Su aprendizaje en hostelería lo recibe en el bar Scar, teniendo a su padre a la vez como jefe y maestro. El bar Scar permaneció abierto hasta 1946, año en que Benigno Diez toma en traspaso el bar «Lisboa», fundado en 1983: en el próximo artículo me ocuparé de estos dos establecimientos. El bar Lisboa era todo un mundo, en el que concurría una muestra importantísima de la sociedad ovetense, desde limpiabotas a vendedores de lotería, desde profesionales liberales a personas de alta posición. En la cocina del bar se calentaban ladrillos sobre la chapa para las señoras que vendían lotería durante el invierno. Este bar, muy típico y nombrado, cerró en 1963, y unos años más tarde, Alfonso abre el café que llevó su nombre en un entrante de la calle Palacio Valdés, con un amplio espacio ante él, que por el verano era una de las terrazas más concurridas de Oviedo.
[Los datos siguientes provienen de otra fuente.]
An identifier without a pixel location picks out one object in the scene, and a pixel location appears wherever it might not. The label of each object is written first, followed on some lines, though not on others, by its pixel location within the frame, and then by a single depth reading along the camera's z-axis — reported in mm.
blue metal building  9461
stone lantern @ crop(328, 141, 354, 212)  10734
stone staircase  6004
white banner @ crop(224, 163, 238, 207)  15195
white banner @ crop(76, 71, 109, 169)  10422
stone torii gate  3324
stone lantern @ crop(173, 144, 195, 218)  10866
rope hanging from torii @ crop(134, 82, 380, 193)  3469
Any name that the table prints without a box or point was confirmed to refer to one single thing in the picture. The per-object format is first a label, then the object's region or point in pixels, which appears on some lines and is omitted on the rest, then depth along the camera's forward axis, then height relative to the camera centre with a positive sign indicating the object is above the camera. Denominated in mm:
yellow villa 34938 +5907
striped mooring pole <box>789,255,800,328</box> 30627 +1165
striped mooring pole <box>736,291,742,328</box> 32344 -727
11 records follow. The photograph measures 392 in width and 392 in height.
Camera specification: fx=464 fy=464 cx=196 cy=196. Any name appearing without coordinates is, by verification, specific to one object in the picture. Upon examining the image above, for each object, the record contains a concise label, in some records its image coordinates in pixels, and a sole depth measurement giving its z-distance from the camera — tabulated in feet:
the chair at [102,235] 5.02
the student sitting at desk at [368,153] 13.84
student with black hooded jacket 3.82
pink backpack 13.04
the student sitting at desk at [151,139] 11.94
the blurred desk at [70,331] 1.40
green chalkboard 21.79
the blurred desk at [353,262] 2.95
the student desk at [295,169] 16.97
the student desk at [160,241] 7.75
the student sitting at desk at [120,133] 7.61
El café de Alfonso, moderno, acogedor y confortable, fue desde su fundación uno de los mejores de Oviedo. Alfonso quería lo mejor. Por este motivo, le estuvo pagando el sueldo a un camarero muy conocido, Mariano el del Kopa, durante medio año antes de abrir el café, para que no se comprometiera con ningún otro. El café tenía un frente de cristalera con dorados, la barra a la izquierda y sobre ella un gran farol que ponía Café de Alfonso. La barra era de acero inoxidable, y el techo estaba pintado de panes de oro. En la pared de enfrente había un mural que representaba un boulevar francés en tonos ocres y amarillos. Las mesitas eran veladores con tabla de mármol y las sillas negras, con el respaldo redondo y el asiento de rejilla: bajando unos escalones, al fondo, había otro salón, en el que se reunían tertulias y personas que iban a pasar un rato al café, mientras que se entendía que la parte de arriba y la barra eran para aquellos clientes que tomaban su consumición y marchaban. Alfonso, de poca estatura, con gafas, corbata y chaquetilla blanca, muy atildado y caballero, las mejillas un poco rojas, siempre en su sitio, no perdía detalle. Servía las copas en la mano y recibía y despedía a los clientes con amabilidad y sonrisas. Aunque no frecuenté mucho este café, guardo muy buen recuerdo. Fuera del café, Alfonso fue directivo del Centro Asturiano, y era un oviedista acérrimo, que en los tiempos del bar Lisboa tenía como clientela fija a Sande, a Álvarez, a Sánchez Lage, a Romero y Amarilla...Y una anécdota curiosa: Amarilla no estaba bautizado, lo que barrunto un descuido debido a la abolición de las misiones jesuíticas del Paraguay: porque a los de Sociedad de Jesús, esas cosas no se les escapaban. Siendo Oviedo ciudad levítica, según «Clarín», con tanto cura como había en ella, Amarilla aprovechó para bautizarles, y llevó a Alfonso como padrino. Luego Amarilla, cuando dejó el fútbol, se dedicó a hacer papeles de indio en los «spaguetti western » que se rodaban en Almería. El Café de Alfonso cerró en 1995. En 1997 murió Alfonso.